BEGIN GIVEN RECORDS
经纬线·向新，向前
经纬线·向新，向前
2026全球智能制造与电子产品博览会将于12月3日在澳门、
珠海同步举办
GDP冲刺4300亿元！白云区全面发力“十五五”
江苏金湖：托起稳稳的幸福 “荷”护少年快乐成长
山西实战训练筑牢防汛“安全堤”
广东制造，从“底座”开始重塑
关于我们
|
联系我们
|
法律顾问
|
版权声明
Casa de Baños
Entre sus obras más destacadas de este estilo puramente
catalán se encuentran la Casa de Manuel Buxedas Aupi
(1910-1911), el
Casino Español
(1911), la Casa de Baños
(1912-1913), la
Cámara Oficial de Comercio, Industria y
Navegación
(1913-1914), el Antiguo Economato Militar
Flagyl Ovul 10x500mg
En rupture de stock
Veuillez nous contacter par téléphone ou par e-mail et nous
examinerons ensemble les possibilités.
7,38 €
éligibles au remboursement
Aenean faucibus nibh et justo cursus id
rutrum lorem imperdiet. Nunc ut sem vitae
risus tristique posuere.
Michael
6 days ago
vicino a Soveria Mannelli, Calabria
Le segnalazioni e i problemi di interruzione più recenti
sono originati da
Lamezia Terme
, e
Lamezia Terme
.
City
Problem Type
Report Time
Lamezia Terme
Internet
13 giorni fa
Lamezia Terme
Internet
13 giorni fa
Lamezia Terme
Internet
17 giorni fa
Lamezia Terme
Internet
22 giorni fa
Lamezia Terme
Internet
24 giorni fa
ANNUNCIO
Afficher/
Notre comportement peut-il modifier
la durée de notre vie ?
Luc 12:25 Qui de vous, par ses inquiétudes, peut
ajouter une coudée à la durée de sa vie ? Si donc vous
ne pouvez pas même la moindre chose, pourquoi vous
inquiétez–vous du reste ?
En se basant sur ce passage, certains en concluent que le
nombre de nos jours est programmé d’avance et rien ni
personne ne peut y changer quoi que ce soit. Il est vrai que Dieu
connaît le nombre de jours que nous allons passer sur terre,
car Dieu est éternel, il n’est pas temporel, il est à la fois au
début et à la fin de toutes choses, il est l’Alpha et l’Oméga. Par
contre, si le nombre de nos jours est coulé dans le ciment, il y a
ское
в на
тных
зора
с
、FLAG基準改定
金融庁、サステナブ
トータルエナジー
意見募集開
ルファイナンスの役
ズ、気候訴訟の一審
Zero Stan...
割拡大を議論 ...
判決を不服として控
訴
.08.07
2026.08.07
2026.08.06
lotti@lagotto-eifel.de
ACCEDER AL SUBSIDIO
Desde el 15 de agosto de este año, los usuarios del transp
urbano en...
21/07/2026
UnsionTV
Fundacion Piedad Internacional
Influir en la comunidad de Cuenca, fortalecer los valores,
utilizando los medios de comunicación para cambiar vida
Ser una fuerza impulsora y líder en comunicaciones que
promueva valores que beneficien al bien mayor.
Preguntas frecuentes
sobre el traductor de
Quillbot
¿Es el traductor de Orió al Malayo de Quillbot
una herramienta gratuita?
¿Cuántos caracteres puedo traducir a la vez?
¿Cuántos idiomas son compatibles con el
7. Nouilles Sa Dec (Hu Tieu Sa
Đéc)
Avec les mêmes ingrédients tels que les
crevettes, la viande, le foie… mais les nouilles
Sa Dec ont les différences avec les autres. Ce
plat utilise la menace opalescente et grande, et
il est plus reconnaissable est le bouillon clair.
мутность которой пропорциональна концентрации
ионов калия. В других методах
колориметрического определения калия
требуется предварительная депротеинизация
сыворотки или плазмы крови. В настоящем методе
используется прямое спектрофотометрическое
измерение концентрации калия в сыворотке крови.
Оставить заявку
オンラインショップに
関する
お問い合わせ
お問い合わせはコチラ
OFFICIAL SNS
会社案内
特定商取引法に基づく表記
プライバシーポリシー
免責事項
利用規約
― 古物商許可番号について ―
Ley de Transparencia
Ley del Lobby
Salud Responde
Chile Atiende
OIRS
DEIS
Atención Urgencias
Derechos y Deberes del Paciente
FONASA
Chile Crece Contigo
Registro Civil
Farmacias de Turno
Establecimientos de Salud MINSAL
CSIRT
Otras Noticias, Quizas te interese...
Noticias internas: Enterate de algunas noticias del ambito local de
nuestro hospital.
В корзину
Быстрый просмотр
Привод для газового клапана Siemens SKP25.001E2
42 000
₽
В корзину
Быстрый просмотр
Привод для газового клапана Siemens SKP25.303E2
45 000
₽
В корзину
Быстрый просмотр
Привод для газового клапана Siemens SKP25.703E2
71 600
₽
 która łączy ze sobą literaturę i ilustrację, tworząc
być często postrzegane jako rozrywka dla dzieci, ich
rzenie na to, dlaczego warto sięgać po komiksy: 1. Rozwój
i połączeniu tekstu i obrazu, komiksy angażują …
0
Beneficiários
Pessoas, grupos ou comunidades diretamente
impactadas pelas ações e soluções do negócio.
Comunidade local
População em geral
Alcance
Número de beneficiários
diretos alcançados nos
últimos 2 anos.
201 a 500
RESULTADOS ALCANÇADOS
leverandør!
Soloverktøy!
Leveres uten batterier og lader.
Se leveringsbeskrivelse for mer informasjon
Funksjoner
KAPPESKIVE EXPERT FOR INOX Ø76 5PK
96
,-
END GIVEN RECORDS
ASSIGNED TASK:
Copy out the text of every record above, line for line, changing nothing.

COMPLETED TASK:
经纬线·向新，向前
经纬线·向新，向前
2026全球智能制造与电子产品博览会将于12月3日在澳门、
珠海同步举办
GDP冲刺4300亿元！白云区全面发力“十五五”
江苏金湖：托起稳稳的幸福 “荷”护少年快乐成长
山西实战训练筑牢防汛“安全堤”
广东制造，从“底座”开始重塑
关于我们
|
联系我们
|
法律顾问
|
版权声明
Casa de Baños
Entre sus obras más destacadas de este estilo puramente
catalán se encuentran la Casa de Manuel Buxedas Aupi
(1910-1911), el
Casino Español
(1911), la Casa de Baños
(1912-1913), la
Cámara Oficial de Comercio, Industria y
Navegación
(1913-1914), el Antiguo Economato Militar
Flagyl Ovul 10x500mg
En rupture de stock
Veuillez nous contacter par téléphone ou par e-mail et nous
examinerons ensemble les possibilités.
7,38 €
éligibles au remboursement
Aenean faucibus nibh et justo cursus id
rutrum lorem imperdiet. Nunc ut sem vitae
risus tristique posuere.
Michael
6 days ago
vicino a Soveria Mannelli, Calabria
Le segnalazioni e i problemi di interruzione più recenti
sono originati da
Lamezia Terme
, e
Lamezia Terme
.
City
Problem Type
Report Time
Lamezia Terme
Internet
13 giorni fa
Lamezia Terme
Internet
13 giorni fa
Lamezia Terme
Internet
17 giorni fa
Lamezia Terme
Internet
22 giorni fa
Lamezia Terme
Internet
24 giorni fa
ANNUNCIO
Afficher/
Notre comportement peut-il modifier
la durée de notre vie ?
Luc 12:25 Qui de vous, par ses inquiétudes, peut
ajouter une coudée à la durée de sa vie ? Si donc vous
ne pouvez pas même la moindre chose, pourquoi vous
inquiétez–vous du reste ?
En se basant sur ce passage, certains en concluent que le
nombre de nos jours est programmé d’avance et rien ni
personne ne peut y changer quoi que ce soit. Il est vrai que Dieu
connaît le nombre de jours que nous allons passer sur terre,
car Dieu est éternel, il n’est pas temporel, il est à la fois au
début et à la fin de toutes choses, il est l’Alpha et l’Oméga. Par
contre, si le nombre de nos jours est coulé dans le ciment, il y a
ское
в на
тных
зора
с
、FLAG基準改定
金融庁、サステナブ
トータルエナジー
意見募集開
ルファイナンスの役
ズ、気候訴訟の一審
Zero Stan...
割拡大を議論 ...
判決を不服として控
訴
.08.07
2026.08.07
2026.08.06
lotti@lagotto-eifel.de
ACCEDER AL SUBSIDIO
Desde el 15 de agosto de este año, los usuarios del transp
urbano en...
21/07/2026
UnsionTV
Fundacion Piedad Internacional
Influir en la comunidad de Cuenca, fortalecer los valores,
utilizando los medios de comunicación para cambiar vida
Ser una fuerza impulsora y líder en comunicaciones que
promueva valores que beneficien al bien mayor.
Preguntas frecuentes
sobre el traductor de
Quillbot
¿Es el traductor de Orió al Malayo de Quillbot
una herramienta gratuita?
¿Cuántos caracteres puedo traducir a la vez?
¿Cuántos idiomas son compatibles con el
7. Nouilles Sa Dec (Hu Tieu Sa
Đéc)
Avec les mêmes ingrédients tels que les
crevettes, la viande, le foie… mais les nouilles
Sa Dec ont les différences avec les autres. Ce
plat utilise la menace opalescente et grande, et
il est plus reconnaissable est le bouillon clair.
мутность которой пропорциональна концентрации
ионов калия. В других методах
колориметрического определения калия
требуется предварительная депротеинизация
сыворотки или плазмы крови. В настоящем методе
используется прямое спектрофотометрическое
измерение концентрации калия в сыворотке крови.
Оставить заявку
オンラインショップに
関する
お問い合わせ
お問い合わせはコチラ
OFFICIAL SNS
会社案内
特定商取引法に基づく表記
プライバシーポリシー
免責事項
利用規約
― 古物商許可番号について ―
Ley de Transparencia
Ley del Lobby
Salud Responde
Chile Atiende
OIRS
DEIS
Atención Urgencias
Derechos y Deberes del Paciente
FONASA
Chile Crece Contigo
Registro Civil
Farmacias de Turno
Establecimientos de Salud MINSAL
CSIRT
Otras Noticias, Quizas te interese...
Noticias internas: Enterate de algunas noticias del ambito local de
nuestro hospital.
В корзину
Быстрый просмотр
Привод для газового клапана Siemens SKP25.001E2
42 000
₽
В корзину
Быстрый просмотр
Привод для газового клапана Siemens SKP25.303E2
45 000
₽
В корзину
Быстрый просмотр
Привод для газового клапана Siemens SKP25.703E2
71 600
₽
 która łączy ze sobą literaturę i ilustrację, tworząc
być często postrzegane jako rozrywka dla dzieci, ich
rzenie na to, dlaczego warto sięgać po komiksy: 1. Rozwój
i połączeniu tekstu i obrazu, komiksy angażują …
0
Beneficiários
Pessoas, grupos ou comunidades diretamente
impactadas pelas ações e soluções do negócio.
Comunidade local
População em geral
Alcance
Número de beneficiários
diretos alcançados nos
últimos 2 anos.
201 a 500
RESULTADOS ALCANÇADOS
leverandør!
Soloverktøy!
Leveres uten batterier og lader.
Se leveringsbeskrivelse for mer informasjon
Funksjoner
KAPPESKIVE EXPERT FOR INOX Ø76 5PK
96
,-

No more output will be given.